Text section –
Start of Block

# Yarn Crawl in Portland



## Nancy Deak (May 5, 2014)

Is anyone going to the yarn crawl this weekend? Has anyone gone in the past? I would be interested in any thoughts people have on what to see and do.


----------



## lindseymary (Oct 29, 2011)

What is a yarn crawl,anything like a pub crawl,hic?LOL.Lindseymary


----------



## Nancy Deak (May 5, 2014)

You visit participating yarn shops over 3 days. There are prizes, special sales, demonstrations, free patterns, etc. A good chance to visit area stores and socialize. The Portland area has probably 15-20 yarn shops and I usually visit the same two, so I will check out some others. You can google "Rose CityYarn Crawl" for more information.


----------



## lindseymary (Oct 29, 2011)

This sounds great fun,bet you get your "mad money" ready.
I'm off to a crossstitch retreat in early summer and have started saving, the organiser sells hand dyed fabric and threads!!!Lindseymary


----------



## ccrotty489 (Oct 10, 2013)

My daughter and I are going with a small group from our LYS. When traveling we always look for LYS, but have never done a yarn crawl. Looking forward to it.


----------



## mrsbee03 (Jul 31, 2014)

I would love to drive down to participate in that one some day! The one here in Western WA is coming up in the next couple of months, but I've done that one so many times, I'd love to go to a new set of shops (and no sales tax!  )


----------



## aplwh (Mar 3, 2015)

More info please? Is there a website? Thanks!


----------



## KathrynJG (May 23, 2013)

http://www.rosecityyarncrawl.com/

I live in Portland and go every year. We have 15 fabulous shops to visit. People come from all over to do our crawl because we have one of the highest densities of LYS in the nation. I mean all over: Chicago, New York, California so it must be good. My knitting group has rented a van.

Each shop has a pattern to give away if you buy even the smallest things. The prizes are wonderful because we have so many outstanding sponsors.


----------



## mrsbee03 (Jul 31, 2014)

KathrynJG said:


> http://www.rosecityyarncrawl.com/
> 
> I live in Portland and go every year. We have 15 fabulous shops to visit. People come from all over to do our crawl because we have one of the highest densities of LYS in the nation. I mean all over: Chicago, New York, California so it must be good. My knitting group has rented a van.
> 
> Each shop has a pattern to give away if you buy even the smallest things. The prizes are wonderful because we have so many outstanding sponsors.


<-------Jealous!  That sounds like so much fun!

I keep trying to find people that want to drive down from here to join in the fun, but I can't find anyone who will.  Harumppph. Party-poopers!

Someday I will find someone else who wants to go and I'll be down there to join the fun. Have a great time!


----------



## aplwh (Mar 3, 2015)

Oh man! That sounds fun!


----------



## KathrynJG (May 23, 2013)

Take the train!! Not Amtrak but the one opperated by Washington/Oregon Transportation (but you book it through Amtrak). I use it all the time for Seattle and Eugene..

Try for next year then post on KP that you are looking for a group to crawl with. Until today we had one space left in our van and would have been happy to pick you up at the train station. Or maybe your friends would be more enticed if you suggest the train.

End of Block

Dataset excerpts
Start of Block

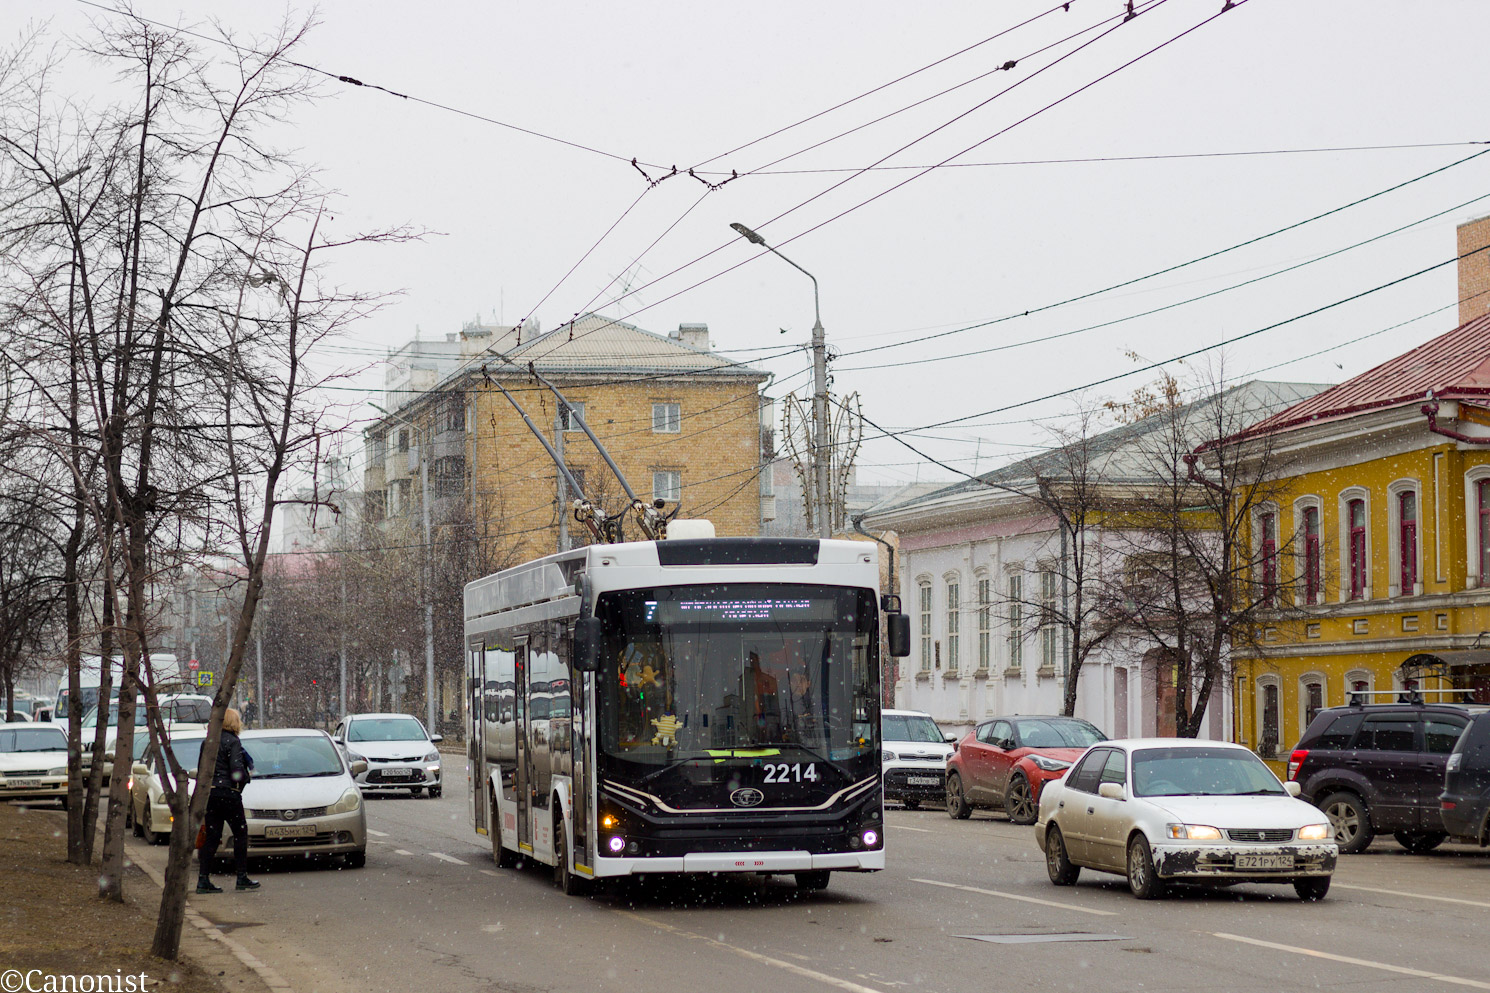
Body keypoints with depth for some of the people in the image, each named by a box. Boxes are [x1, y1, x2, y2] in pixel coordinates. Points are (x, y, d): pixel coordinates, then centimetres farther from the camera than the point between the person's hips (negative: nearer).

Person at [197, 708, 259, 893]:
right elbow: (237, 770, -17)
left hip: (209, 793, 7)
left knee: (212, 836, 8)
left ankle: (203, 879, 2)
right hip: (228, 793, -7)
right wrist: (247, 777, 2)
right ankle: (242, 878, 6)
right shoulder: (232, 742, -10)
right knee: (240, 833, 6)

End of Block
Start of Block

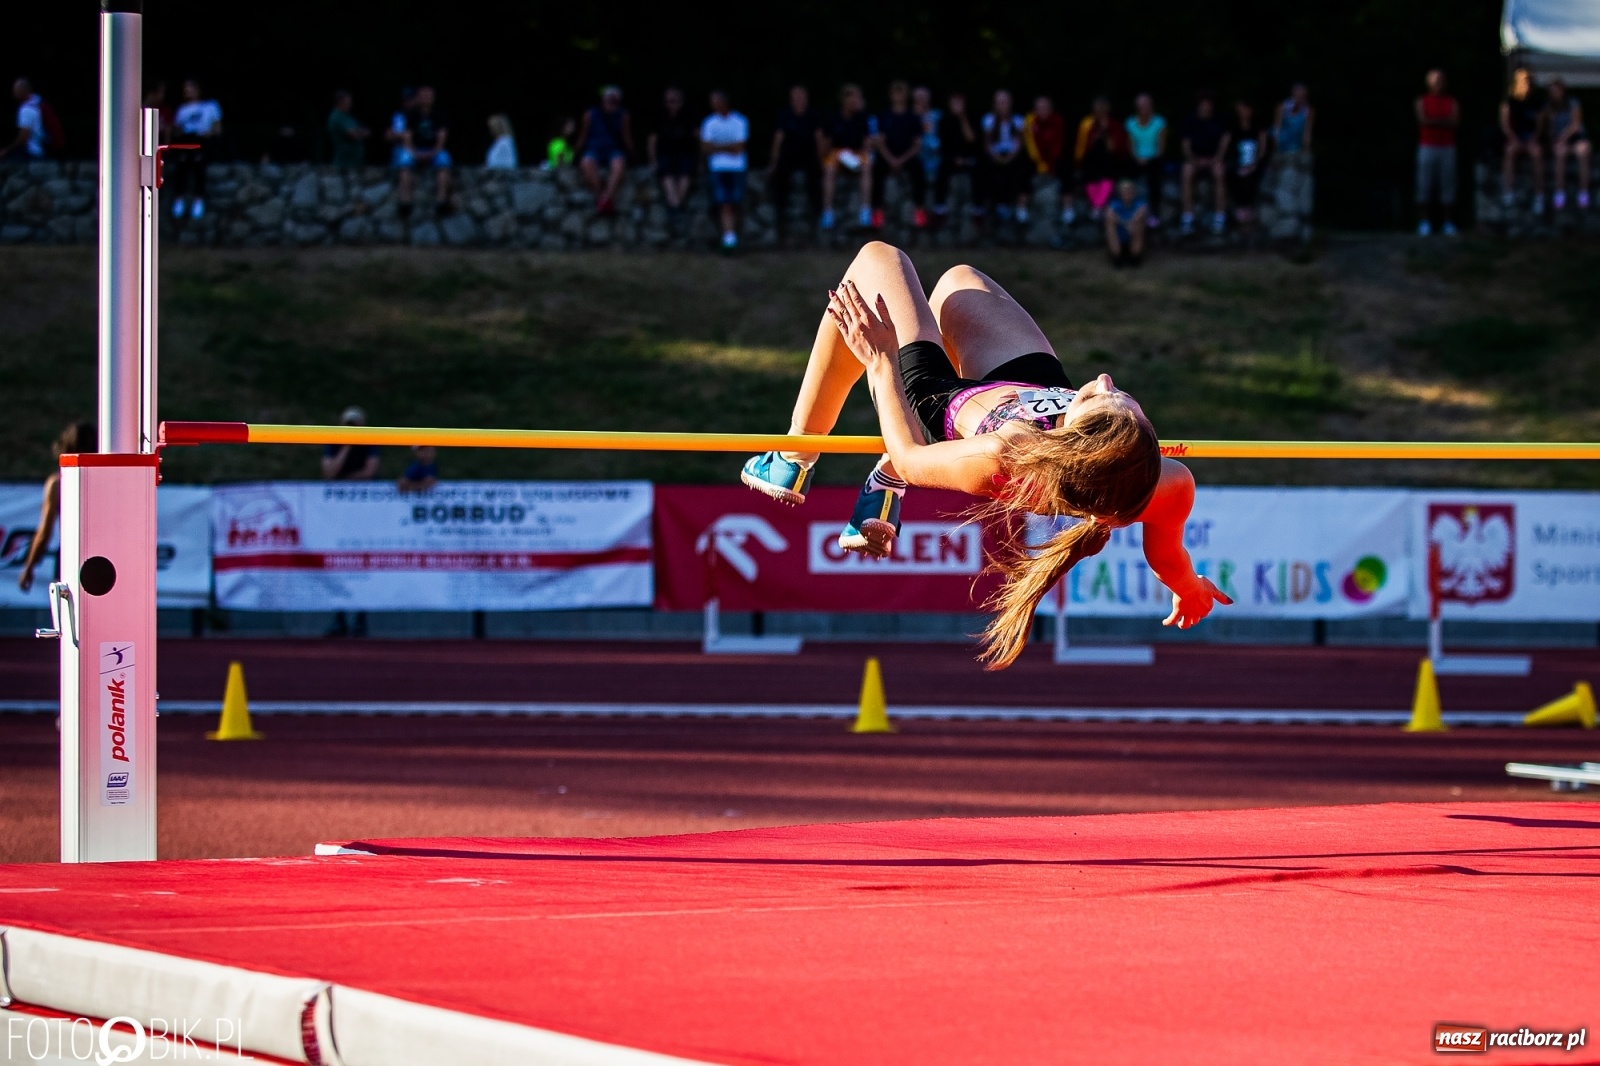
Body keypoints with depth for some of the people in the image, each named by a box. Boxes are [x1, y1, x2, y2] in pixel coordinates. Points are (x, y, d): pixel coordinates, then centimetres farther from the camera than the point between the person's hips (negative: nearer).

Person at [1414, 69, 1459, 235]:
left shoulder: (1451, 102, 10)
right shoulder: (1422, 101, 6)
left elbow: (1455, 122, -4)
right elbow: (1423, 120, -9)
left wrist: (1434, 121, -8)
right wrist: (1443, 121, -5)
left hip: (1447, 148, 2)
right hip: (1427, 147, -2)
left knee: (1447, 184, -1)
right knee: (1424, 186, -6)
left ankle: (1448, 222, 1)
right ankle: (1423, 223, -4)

End of Block
Start of Block

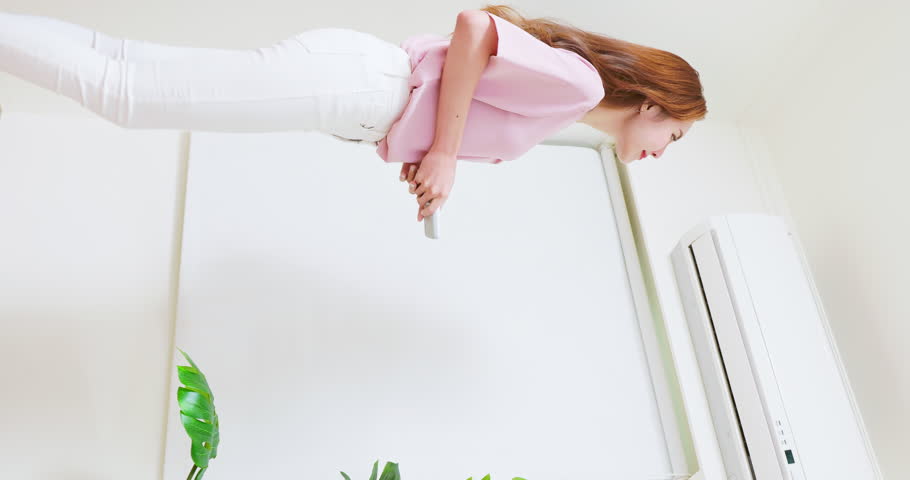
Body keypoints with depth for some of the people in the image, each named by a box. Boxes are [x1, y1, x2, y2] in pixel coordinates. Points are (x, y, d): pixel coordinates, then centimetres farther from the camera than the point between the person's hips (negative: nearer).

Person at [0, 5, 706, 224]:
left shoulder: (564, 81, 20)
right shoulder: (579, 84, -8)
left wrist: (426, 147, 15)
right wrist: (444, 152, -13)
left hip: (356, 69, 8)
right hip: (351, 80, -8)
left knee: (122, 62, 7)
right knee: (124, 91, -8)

End of Block

Required tasks –
#1 According to the yarn crawl thread, why do people come from places such as Chicago, New York, and California to do the Portland crawl?
#2 Scale part of the dataset excerpts. Begin at the entry line that contains "left hip: (1447, 148, 2)" and stop after the entry line that contains "left ankle: (1448, 222, 1)". Rewrite only those lines, multiplying every keypoint coordinate and depth value by 0.6 and rounding each to a whole number, with halves rounded up.

Responses in order –
#1 They come because Portland has one of the highest densities of local yarn shops in the nation. The crawl gives them 15 shops to visit.

#2
left hip: (868, 89, 1)
right hip: (856, 88, -1)
left knee: (868, 110, -1)
right knee: (854, 112, -4)
left ankle: (869, 133, 1)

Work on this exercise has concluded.